*Activity:* In the entries below, find each line bearing the string "hand" and copy it.
Start of Exercise data
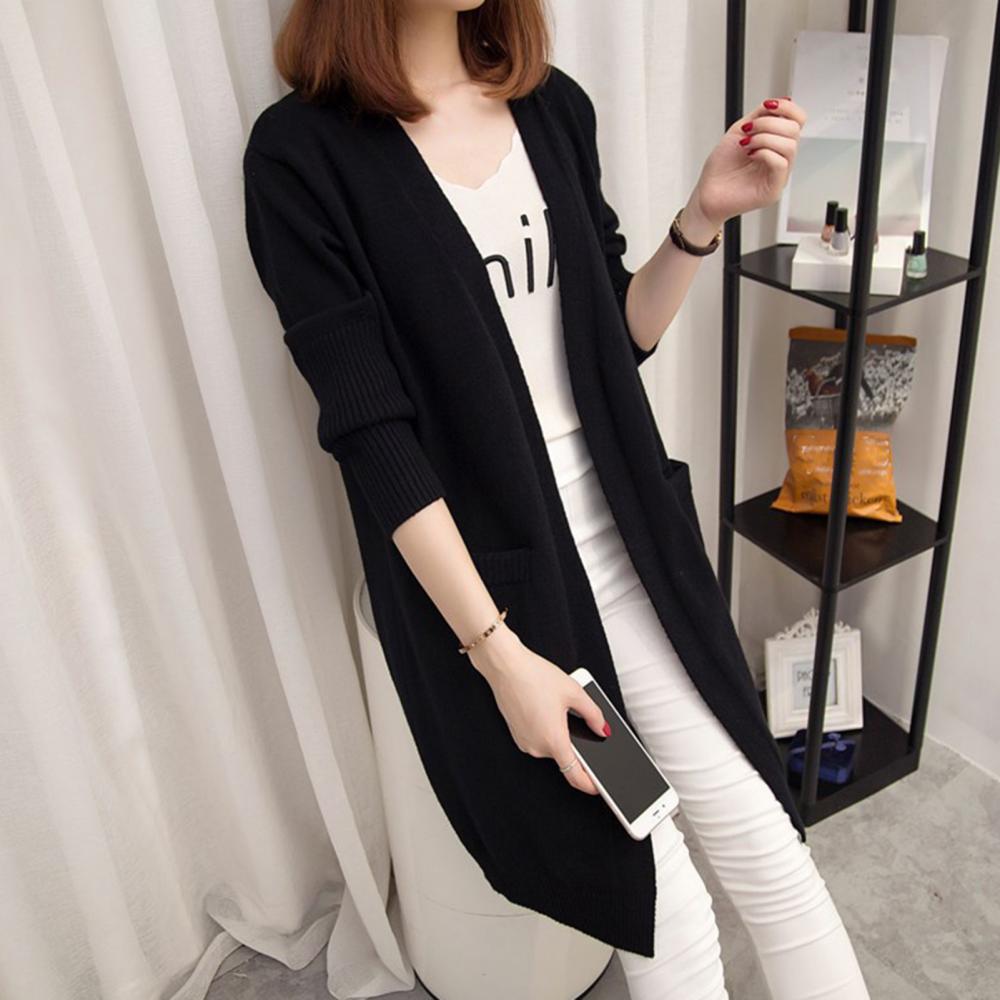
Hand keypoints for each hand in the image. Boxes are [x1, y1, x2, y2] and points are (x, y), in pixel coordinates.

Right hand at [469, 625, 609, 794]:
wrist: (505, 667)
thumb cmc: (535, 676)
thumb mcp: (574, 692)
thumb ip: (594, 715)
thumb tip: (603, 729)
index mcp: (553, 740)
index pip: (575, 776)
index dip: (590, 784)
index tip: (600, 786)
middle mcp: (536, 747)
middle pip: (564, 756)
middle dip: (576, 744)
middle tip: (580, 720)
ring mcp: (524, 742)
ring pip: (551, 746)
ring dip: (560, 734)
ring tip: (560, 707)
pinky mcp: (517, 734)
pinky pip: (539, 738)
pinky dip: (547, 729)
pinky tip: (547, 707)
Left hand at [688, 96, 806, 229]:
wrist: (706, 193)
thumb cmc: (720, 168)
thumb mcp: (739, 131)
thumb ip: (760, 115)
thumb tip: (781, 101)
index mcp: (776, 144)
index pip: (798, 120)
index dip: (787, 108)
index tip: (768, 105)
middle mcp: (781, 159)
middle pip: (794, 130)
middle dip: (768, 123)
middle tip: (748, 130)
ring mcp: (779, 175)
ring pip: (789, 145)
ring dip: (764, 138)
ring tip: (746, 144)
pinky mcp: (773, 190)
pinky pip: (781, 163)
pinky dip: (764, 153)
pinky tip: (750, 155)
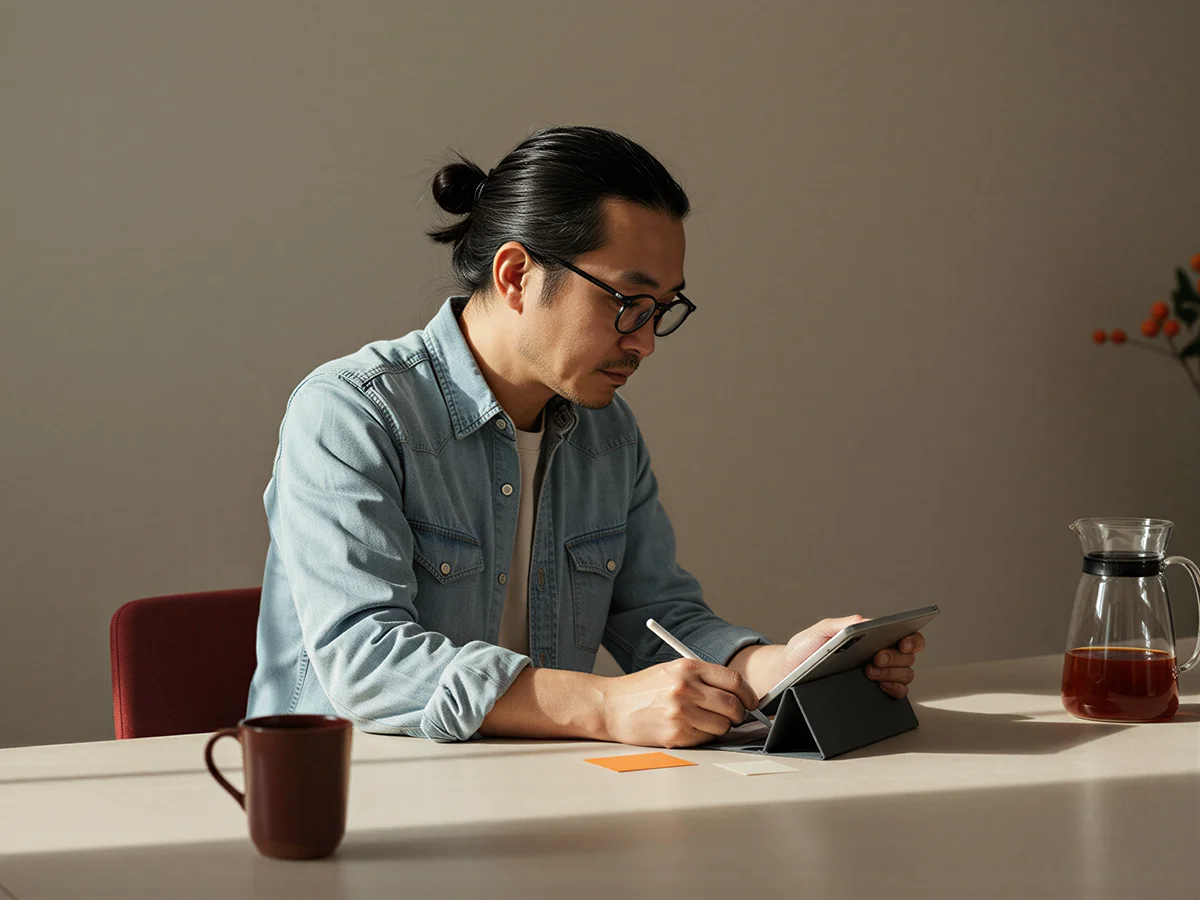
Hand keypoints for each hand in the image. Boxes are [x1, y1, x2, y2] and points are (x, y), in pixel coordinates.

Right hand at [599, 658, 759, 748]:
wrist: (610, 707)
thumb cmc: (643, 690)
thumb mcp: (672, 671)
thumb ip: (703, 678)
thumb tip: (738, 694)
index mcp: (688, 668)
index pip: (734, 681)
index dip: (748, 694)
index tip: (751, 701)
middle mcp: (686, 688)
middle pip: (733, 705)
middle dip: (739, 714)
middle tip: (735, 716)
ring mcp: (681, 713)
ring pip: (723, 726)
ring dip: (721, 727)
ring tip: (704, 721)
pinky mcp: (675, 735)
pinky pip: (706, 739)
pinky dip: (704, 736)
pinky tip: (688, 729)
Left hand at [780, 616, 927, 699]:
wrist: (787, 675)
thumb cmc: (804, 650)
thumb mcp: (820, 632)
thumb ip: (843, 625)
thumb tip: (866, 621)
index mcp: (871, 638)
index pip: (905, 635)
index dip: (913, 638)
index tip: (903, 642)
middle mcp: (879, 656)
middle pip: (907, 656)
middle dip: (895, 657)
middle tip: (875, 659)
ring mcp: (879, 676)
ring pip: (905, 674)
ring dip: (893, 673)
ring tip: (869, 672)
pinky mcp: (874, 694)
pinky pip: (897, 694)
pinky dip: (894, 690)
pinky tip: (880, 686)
End of Exercise data
*Solution below:*
Hand keypoints for each hand in the image. Boxes are [x1, y1, x2, y2] and points are (x, y), in pixel coordinates.
Right hand at [469, 625, 609, 794]:
Left hand at [688, 96, 806, 229]:
Hand keypoints for each hand in the image. Boxes are [x1, y1, x2, y2] and points are (x, y), in pixel coordinates.
Right hand at [599, 658, 759, 748]:
Left hand at [780, 616, 927, 699]:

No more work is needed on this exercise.